Publication year - 2023
Publication title -
cancer medicine
Language(s) - English
Resource type - Journals
SCImago Journal Rank - 1.403
H-Index - 53
ISSN - 2045-7634
DOI - 10.1002/cam4.5038
Subject(s) - medicine , cytology , pleural effusion , biopsy , malignant pleural effusion , effusion , mesothelioma , lung cancer , cancer , radiology , pleural disease , respiratory disease , pathology , lung , surgery
Abstract Background Pleural effusion can be caused by a wide range of benign and malignant conditions. Pleural biopsy and effusion cytology represent two key methods of pathological diagnosis.

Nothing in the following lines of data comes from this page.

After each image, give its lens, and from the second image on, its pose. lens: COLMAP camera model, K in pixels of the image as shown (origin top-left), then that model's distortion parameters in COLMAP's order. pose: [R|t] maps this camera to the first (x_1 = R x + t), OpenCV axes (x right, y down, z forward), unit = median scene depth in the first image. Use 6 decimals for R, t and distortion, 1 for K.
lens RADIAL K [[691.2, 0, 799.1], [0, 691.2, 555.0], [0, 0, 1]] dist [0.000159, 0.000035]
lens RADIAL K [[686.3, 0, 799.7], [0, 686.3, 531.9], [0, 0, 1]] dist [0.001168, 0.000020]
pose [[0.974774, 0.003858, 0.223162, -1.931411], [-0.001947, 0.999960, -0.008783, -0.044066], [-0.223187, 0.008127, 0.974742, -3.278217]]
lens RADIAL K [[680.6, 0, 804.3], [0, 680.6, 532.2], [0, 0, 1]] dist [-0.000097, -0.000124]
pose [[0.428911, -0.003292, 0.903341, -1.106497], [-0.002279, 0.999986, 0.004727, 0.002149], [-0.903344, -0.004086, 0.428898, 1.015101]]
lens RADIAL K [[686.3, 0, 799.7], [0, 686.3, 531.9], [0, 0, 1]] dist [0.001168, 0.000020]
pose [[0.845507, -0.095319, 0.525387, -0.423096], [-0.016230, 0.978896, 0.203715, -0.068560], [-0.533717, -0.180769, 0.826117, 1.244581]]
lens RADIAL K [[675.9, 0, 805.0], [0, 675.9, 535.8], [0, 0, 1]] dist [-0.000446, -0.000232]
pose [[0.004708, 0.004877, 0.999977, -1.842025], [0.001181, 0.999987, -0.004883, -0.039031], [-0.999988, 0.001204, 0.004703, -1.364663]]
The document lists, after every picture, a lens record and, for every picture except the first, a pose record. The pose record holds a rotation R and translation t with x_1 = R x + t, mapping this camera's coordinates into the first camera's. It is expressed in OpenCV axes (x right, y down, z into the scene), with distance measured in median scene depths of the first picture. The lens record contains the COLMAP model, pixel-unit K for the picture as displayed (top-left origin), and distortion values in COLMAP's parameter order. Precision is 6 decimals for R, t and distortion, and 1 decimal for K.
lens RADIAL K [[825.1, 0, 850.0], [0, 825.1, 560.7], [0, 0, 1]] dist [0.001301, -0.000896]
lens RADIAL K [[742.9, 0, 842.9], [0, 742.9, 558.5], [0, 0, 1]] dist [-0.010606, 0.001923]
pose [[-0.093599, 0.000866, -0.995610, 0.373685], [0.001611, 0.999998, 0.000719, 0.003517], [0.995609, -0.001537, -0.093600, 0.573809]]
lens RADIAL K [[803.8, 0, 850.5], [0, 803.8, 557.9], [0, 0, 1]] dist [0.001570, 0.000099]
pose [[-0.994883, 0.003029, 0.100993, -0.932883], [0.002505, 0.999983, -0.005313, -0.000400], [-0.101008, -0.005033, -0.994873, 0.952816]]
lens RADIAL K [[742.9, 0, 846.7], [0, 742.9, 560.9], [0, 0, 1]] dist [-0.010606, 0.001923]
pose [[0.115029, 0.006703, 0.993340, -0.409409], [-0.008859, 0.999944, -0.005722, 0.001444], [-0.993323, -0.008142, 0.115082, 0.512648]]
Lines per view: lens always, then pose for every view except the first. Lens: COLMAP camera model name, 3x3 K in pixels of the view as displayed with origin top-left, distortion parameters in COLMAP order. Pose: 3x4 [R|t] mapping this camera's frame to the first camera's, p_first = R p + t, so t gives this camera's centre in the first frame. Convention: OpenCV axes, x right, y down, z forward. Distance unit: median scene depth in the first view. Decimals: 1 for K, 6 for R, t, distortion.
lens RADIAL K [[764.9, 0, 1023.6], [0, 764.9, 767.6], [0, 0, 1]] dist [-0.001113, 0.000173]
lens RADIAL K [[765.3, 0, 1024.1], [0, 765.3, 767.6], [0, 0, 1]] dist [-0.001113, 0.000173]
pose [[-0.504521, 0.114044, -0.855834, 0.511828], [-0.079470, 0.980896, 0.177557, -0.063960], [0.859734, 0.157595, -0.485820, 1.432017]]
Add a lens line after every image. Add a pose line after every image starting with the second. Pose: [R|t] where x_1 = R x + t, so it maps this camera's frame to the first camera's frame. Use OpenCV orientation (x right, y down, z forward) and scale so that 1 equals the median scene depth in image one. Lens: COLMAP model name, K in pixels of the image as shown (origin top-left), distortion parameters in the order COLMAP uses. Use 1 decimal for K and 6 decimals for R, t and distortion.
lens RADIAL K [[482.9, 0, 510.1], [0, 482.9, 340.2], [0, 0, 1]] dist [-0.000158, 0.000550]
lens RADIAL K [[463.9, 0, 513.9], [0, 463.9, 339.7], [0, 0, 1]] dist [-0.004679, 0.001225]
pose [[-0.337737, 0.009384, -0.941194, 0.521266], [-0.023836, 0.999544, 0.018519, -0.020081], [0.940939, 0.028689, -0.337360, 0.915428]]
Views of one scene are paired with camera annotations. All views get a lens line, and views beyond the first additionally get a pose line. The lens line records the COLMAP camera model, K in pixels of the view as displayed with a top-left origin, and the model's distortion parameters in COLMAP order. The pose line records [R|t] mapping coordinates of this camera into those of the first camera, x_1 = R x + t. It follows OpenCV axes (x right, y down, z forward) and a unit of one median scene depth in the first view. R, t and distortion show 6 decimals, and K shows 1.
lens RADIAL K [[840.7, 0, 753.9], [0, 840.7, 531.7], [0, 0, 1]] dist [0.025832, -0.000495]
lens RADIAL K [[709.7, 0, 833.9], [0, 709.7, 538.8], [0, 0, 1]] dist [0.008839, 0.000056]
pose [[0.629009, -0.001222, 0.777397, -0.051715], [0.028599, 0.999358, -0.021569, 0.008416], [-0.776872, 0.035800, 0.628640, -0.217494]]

To compare the performance these two methods, a large cohort of matched pleural biopsy and effusion cytology with clinical follow‐up was reviewed. Methods Pleural biopsies and effusion cytology specimens over a period of 18 years were retrieved. Cytology specimens collected within 7 days of pleural biopsy were matched. Reports were reviewed, and the cause for pleural effusion was determined by hospital disease coding and clinical data. Results Totally, 3026 cases were included. The leading cause of benign effusion was tuberculosis ( n  = 650). Malignant pleural effusion (MPE) was more common in older females ( p  < 0.001) and mostly due to lung cancer ( n  = 959), breast cancer ( n  = 64), and mesothelioma ( n  = 48). The inadequate/insufficient (B1/C1) rate of biopsy was higher than cytology (15.6% vs. 0.3%) but the rates for other diagnostic categories were similar. Biopsy and cytology showed a correlation coefficient of 0.315, improving to 0.449 when inadequate/insufficient (B1/C1) cases were excluded. The ROM for benign cytology (C2) was lower than biopsy (B2) ( p  < 0.001). Compared with biopsy, the diagnostic accuracy was higher in cytology overall and for metastatic carcinomas ( p  < 0.001) but lower for hematolymphoid malignancies ( p  = 0.014) and mesotheliomas ( p  = 0.002). Conclusions These results suggest that effusion cytology may be better for confirming benignity and diagnosing carcinomatous MPE. In these cases, pleural biopsy may be withheld to reduce procedural risks. However, for suspected hematolymphoid malignancies and mesothelioma, biopsy should be considered.